From behind the mesh of the screen door, I saw her. She was in her light pink robe, glasses sitting on her nose. Her hair was shorter now, with specks of gray in it. Did it have gray before? She looked so much older now, though it had only been a few months, and I suppose I did too, because it looked like she didn't recognize me at first.

I think maybe she had expected someone else at the door, someone like the soldier that came to her door when she was pregnant with me. I think she thought I was a messenger coming to tell her that her daughter was dead just like her Daddy, until she realized it really was me.

I felt a little self-conscious as I realized how I probably looked. My hair was messy, and my face was puffy and bright red from all the crying I had done. Everyone at the airport looked at me like I was crazy, some girl sitting in the corner sobbing into a stuffed bunny.
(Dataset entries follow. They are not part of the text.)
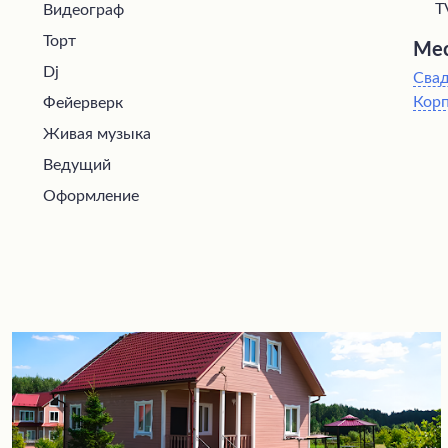
T
Видеограф
Торт
Мес
Dj
Сва
Кор
Фейерверк
Живая музыка
Ведущий
Оформление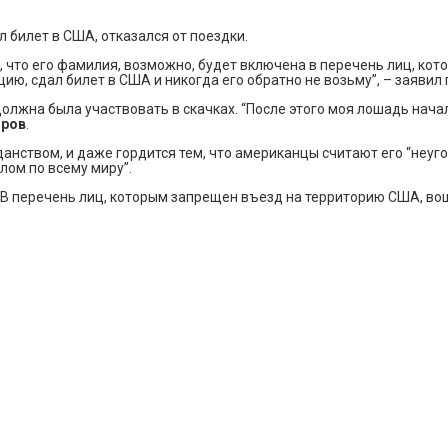
л билет в США, отказался от поездки.
ал, что его фамилия, возможно, будет включена в перечень лиц, к
ацию, сдал билет в США и никогда его обратно не возьму”, – заяви
должна была участвовать в скачках. “После этого моя лошадь начала
ыров
.
анством, и даже гордится тем, что американцы считают его “неуго
лом по всему миру”.
. В перечень лиц, которым запрещен въезд на территорию США, вош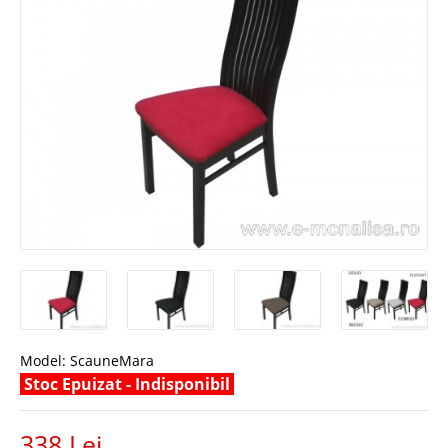
Model:
ScauneMara
Stoc Epuizat - Indisponibil
338 Lei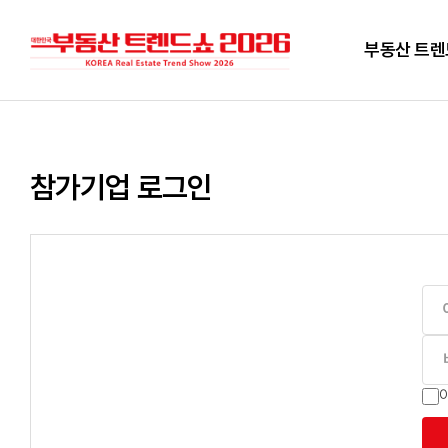
부동산 트
참가기업 로그인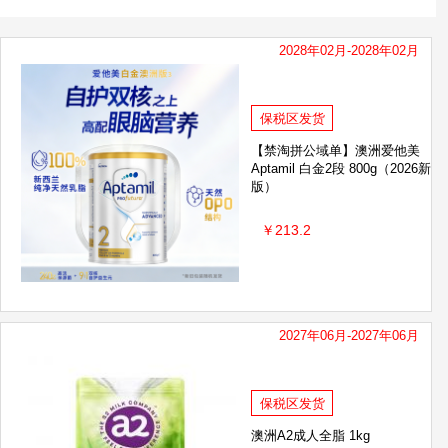
2028年02月-2028年02月
保税区发货
【禁淘拼公域单】澳洲爱他美
Aptamil 白金2段 800g（2026新
版）
￥213.2
2027年06月-2027年06月
保税区发货
澳洲A2成人全脂 1kg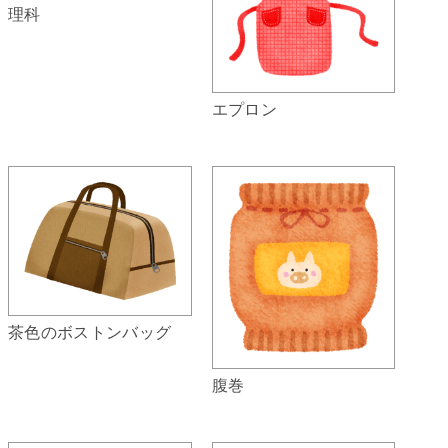
理科
エプロン
茶色のボストンバッグ
腹巻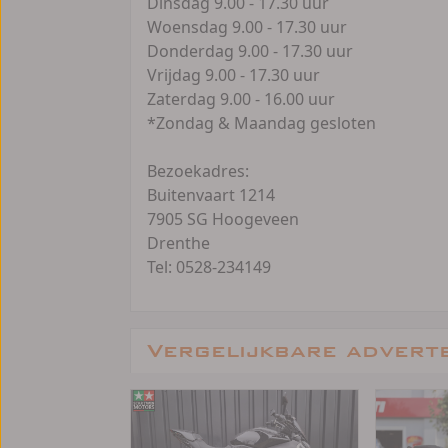
Dinsdag 9.00 - 17.30 uur
Woensdag 9.00 - 17.30 uur
Donderdag 9.00 - 17.30 uur
Vrijdag 9.00 - 17.30 uur
Zaterdag 9.00 - 16.00 uur
*Zondag & Maandag gesloten
Bezoekadres:
Buitenvaart 1214
7905 SG Hoogeveen
Drenthe
Tel: 0528-234149
Vergelijkbare advert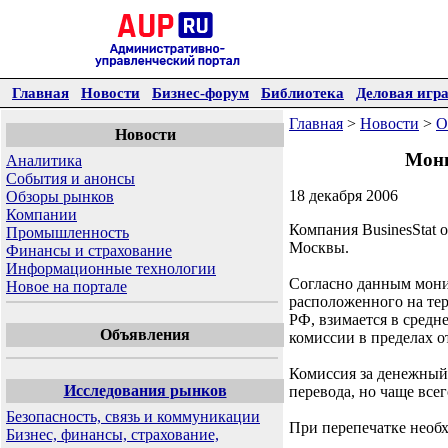
Главная
Новости
Бизнес-форум
Библиотека
Деловая игр
Главная
>
Новости
>
О
Новости
Мони
Аналитика
События и анонсы
18 декабря 2006
Обзоры рынков
Компании
Компания BusinesStat 
Промышленность
Москвы.
Финансы и страхование
Информационные технологии
Согласно данным монит
Новое на портале
расположенного на те
РФ, взимается в средн
Объявления
комиссии в пределах от
Комиссия за денежный 
Исследования рынков
перевода, но чаще всег
Безопасность, связь и коммуникации
При перепечатке необх
Бизнес, финансы, страхование,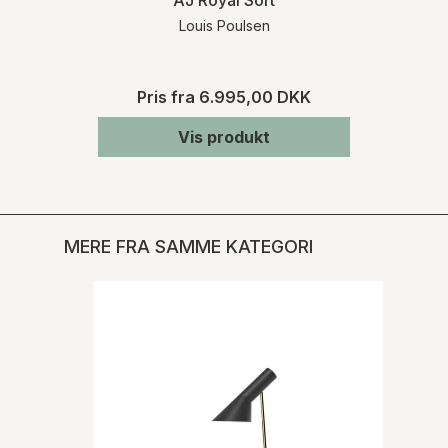
Louis Poulsen
Pris fra
6.995,00 DKK
Vis produkt
MERE FRA SAMME KATEGORI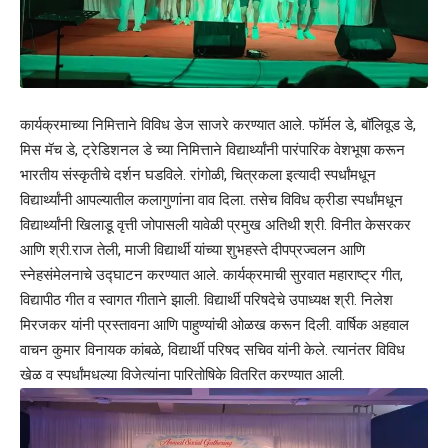
कार्यक्रमाच्या निमित्ताने विविध डेज साजरे करण्यात आले. फॉर्मल डे, बॉलिवूड डे,
मिस मॅच डे, ट्रेडिशनल डे च्या निमित्ताने विद्यार्थ्यांनी पारंपारिक वेशभूषा करून
भारतीय संस्कृतीचे दर्शन घडविले. रांगोळी, चित्रकला इत्यादी स्पर्धांमधून
विद्यार्थ्यांनी आपल्यातील कलागुणांना वाव दिला. तसेच विविध क्रीडा स्पर्धांमधून
विद्यार्थ्यांनी खिलाडू वृत्ती जोपासली यावेळी प्रमुख अतिथी श्री. विनीत केसरकर
आणि श्री.राज तेली, माजी विद्यार्थी यांच्या शुभहस्ते दीपप्रज्वलन आणि
स्नेहसंमेलनाचे उद्घाटन करण्यात आले. कार्यक्रमाची सुरवात महाराष्ट्र गीत,
विद्यापीठ गीत व स्वागत गीताने झाली. विद्यार्थी परिषदेचे उपाध्यक्ष श्री. निलेश
मिरजकर यांनी प्रस्तावना आणि पाहुण्यांची ओळख करून दिली. वार्षिक अहवाल
वाचन कुमार विनायक कांबळे, विद्यार्थी परिषद सचिव यांनी केले. त्यानंतर विविध
खेळ व स्पर्धांमधल्या विजेत्यांना पारितोषिके वितरित करण्यात आली.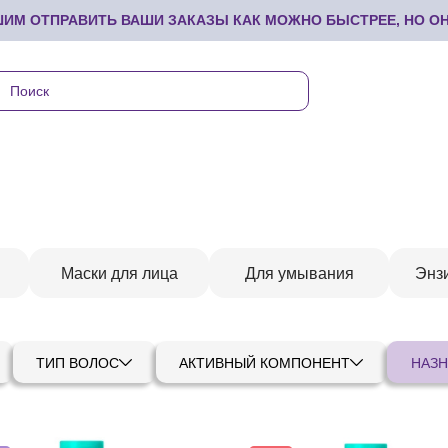
М ОТПРАВИТЬ ВАШИ ЗАКАЗЫ КАК МОЖНО БЫСТРЕЕ, НО ОНИ
Маски для лица
Для умывания
Энз
ТИП ВОЛОС
АКТИВНЫЙ КОМПОНЕНТ
НАЗН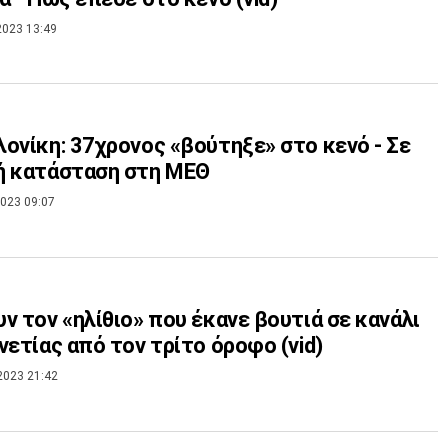
2023 13:49
ονίκη: 37χρονος «βούτηξε» στο κενό - Σε
ή κατάσταση στη ΜΕΘ
023 09:07
ν τον «ηλίθιο» που έκανε βουτιά σε κανάλι
νετίας από τον τρίτο όροφο (vid)
2023 21:42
Mama's eyes widened, a small gasp coming from her mouth. She looked over me for a moment.

"Becky?" she whispered on the other side of the screen door as I just stood there plainly, tears welling in my eyes. I had missed my Mama so much. I had been through so much in the prior couple of days. I felt stupid because the world had eaten me up, chewed me, and spit me out, and now here I was at her doorstep, crying like a child. And she was going to turn me away, just like she said.

She saw the tears running down my face, and it moved her. It was almost like fear as she saw the grief and pain in my face, how badly I had been hurt.

"Oh," she gasped, pushing the screen door open and stepping onto the porch. She even seemed shorter than me now. She looked up at me, and I was prepared to run away until she said in a wavering voice. "Oh, baby, it's okay. You're home."

I never told Mama what happened with Jo, and she never asked. A part of me thought that somehow she knew, just from the pure pain in my face, what had happened. She brought her arms up around me and I fell into her, sobbing into the soft plush of her robe, smelling the familiar scent of the shampoo she had always used since I was a child. She squeezed me so hard, as if she was prepared to never let go again.

After Mama brought me inside and I cried more into her robe, her gentle hands rubbing my back until I could breathe, she instantly started to make me breakfast, gently telling me to go unpack and take a calming bath while she cooked. I went back into my room, and it was like a warm hand wrapped around my heart. Those four plain walls in that tiny room, my tiny bed, that had seen me through so much pain in my life. It didn't see me through the worst pain in my life that I had just experienced, but the room was welcoming as I came back to it, unpacking my things right where they had been when I left.

As I sat in the tiny bathtub in our bathroom, I sobbed. I sobbed like I had just lost my own limb, like I was a mother who lost her baby. When I stepped out of the bath and slipped into my robe, I picked up my hairbrush and froze.